Jacob le dejó a deber la respuesta al enano. No había estado nunca tan agradecido de que Alma le hubiera enseñado cosas que, en realidad, las brujas no desvelaban a ningún humano. Ella le había arrancado un pelo una vez y lo había enroscado alrededor de su flaco dedo. «Esto de aquí dice más de ti que tu sangre», había dicho. «Cada uno de tus cabellos revela quién eres y de dónde procedes. Pero vosotros, los humanos, los dejáis en peines y cepillos, sin comprender que unos simples mechones permiten a cualquier extraño meterse una poderosa parte de vosotros en el bolsillo. A una bruja le basta el cabello que dejas en el suelo de un peluquero para crear un doble tuyo por unas horas».

Para eso no bastaría. Pero quizá la puerta de Gismundo lo tomara por un descendiente lejano. El intento valía la pena.

—¡No tenéis derecho! —la voz de Lelou temblaba de ira—. ¿Cazador de tesoros? ¡Sois un sucio ladrón! ¡La ballesta pertenece a los herederos de Gismundo!

Jacob se incorporó.

—Sí, pero ¿por qué sus hijos no la han venido a buscar? ¿Tú qué crees, Lelou? —preguntó guardando el cabello de Louis en una de las bolsas engañosas vacías—. Es posible que no hayan estado siquiera en su cripta. ¿Tu única explicación es que el verdugo de las brujas fue un padre terrible y que al final se volvió loco? ¿Ordenó, como se dice, matar a su madre y por ello renegaron de él? ¿O estaban demasiado ocupados haciéndose la guerra unos a otros?

Arsene Lelou presionó los descoloridos labios. Pero, como era de esperar, no pudo reprimir las ganas de vanagloriarse de sus conocimientos.

—¡Creían que su padre quería matarlos! —gangueó—. Por eso nunca fueron a la cripta. Por eso nunca ordenaron buscar la ballesta. Estaban seguros de que Gismundo encontraría una forma de matarles.

Valiant emitió un gruñido incrédulo:

—¿Por qué iba a hacerlo? Necesitaba un heredero.

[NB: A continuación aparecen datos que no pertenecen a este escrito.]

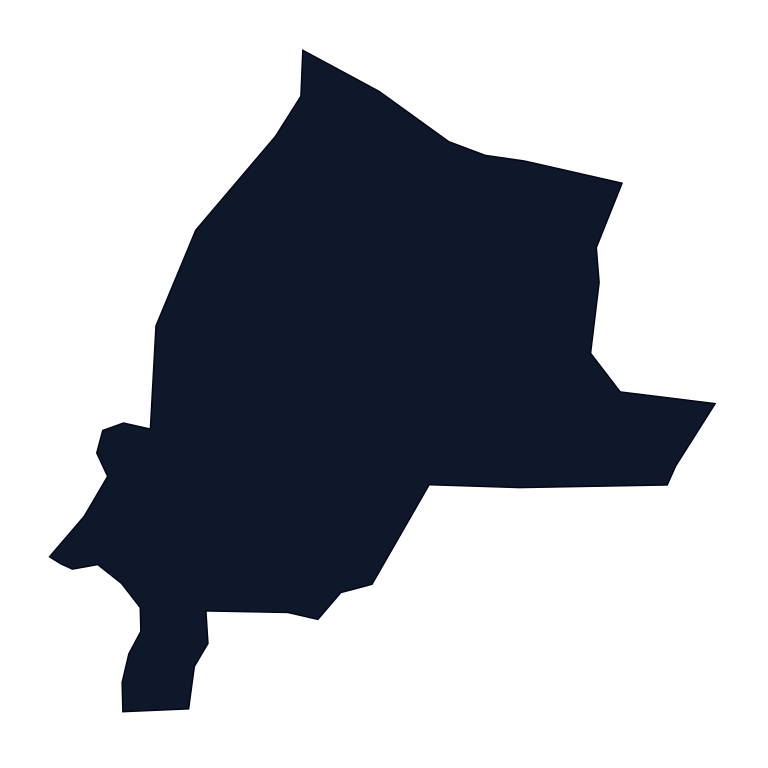 map outline of Kotido (Robinson projection), rotated 271°
{"feature_id": "UGA-3123", "entity_name": "Kotido", "entity_type": "County", "adm_level": 1, "iso_a3": "UGA", "parent_name": "Uganda", "parent_adm1": "", "projection": "robinson", "projection_center": [33.884, 2.985], "detail": "fine", "context": "isolated", "style": "filled", "palette": "ink", "viewbox_px": 768, "rotation_deg": 271, "n_neighbors": 0, "source": "natural_earth", "source_scale": "10m", "svg_char_len": 689}
<svg xmlns="http://www.w3.org/2000/svg" viewBox="0 0 768 768"><g transform="rotate(271 384 384)"><path d="M55.8,194.3L51.8,128.6L81.0,127.4L109.7,133.6L132.4,145.2L156.2,144.2L180.0,125.1L198.5,100.9L193.5,75.7L198.6,63.9L205.4,52.6L246.5,86.6L286.8,109.3L310.0,98.0L332.6,103.6L340.4,124.2L334.8,151.2L438.1,155.0L534.5,193.1L629.6,271.1L670.3,295.9L716.2,297.0L676.4,374.1L627.4,444.5L614.4,481.0L609.3,521.0L588.9,618.5L524.1,593.9L489.3,597.3L418.3,590.0L380.2,620.3L370.1,715.4L307.2,677.1L288.0,668.9L282.8,521.4L284.1,430.9L183.6,375.5L174.7,344.4L147.5,322.0L153.9,291.7L154.0,209.9L121.5,212.5L98.3,199.3L55.8,194.3Z" fill="#0f172a" stroke="#020617" stroke-width="1.5"/></g></svg>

Lelou se limitó a hacer bailar sus ojos de forma sarcástica:

—El verdugo de las brujas estaba loco. No quería que nadie subiera a su trono, ni siquiera sus hijos. ¡Quería que el mundo comenzara y finalizara con él!

Zorro se acercó a Jacob.

—¡Debemos marcharnos! —dijo en voz baja.

Sí, debían, pero Jacob seguía reflexionando sobre lo que Lelou había dicho. Quizá no fuera una buena idea llevar consigo el cabello de Louis. Jacob tiró de Zorro.

Detrás de ellos, Lelou recitaba cada historia de terror que se había escrito sobre el palacio o la Ciudad Muerta. Jacob las conocía todas.

Sacó el collar del bolso que la nieta de Ramee, y antes que ella quizá la hija de Gismundo, había llevado.

—Te traeré a cambio un colgante —dijo mientras se lo colocaba a Zorro alrededor del cuello—, el más hermoso que pueda encontrar en el palacio de Gismundo. Pero déjame ir solo. ¡Por favor! Es demasiado peligroso. Regresaré con la ballesta. Lo prometo.

En respuesta, Zorro le puso la mano en el corazón, allí donde la polilla del hada lo cubría:

—¿Qué puede ser peor que la casa del barbazul? —preguntó—, ¿o peor que esperar aquí por ti?

A una señal de Valiant, el gigantón abrió una brecha en la cerca.

El enano le alcanzó dos velas a Jacob.

—No fueron fáciles de conseguir —dijo—. Tus deudas aumentan cada vez más. Os esperaré aquí. ¡La cripta fue suficiente para mí, pero que no se te ocurran ideas estúpidas! Os encontraré si intentáis hacerme perder mi parte, y créeme, puedo ser aún más desagradable que el encorvado.

—Lo recordaré —dijo Jacob.

Y siguió a Zorro a través de la cerca deformada.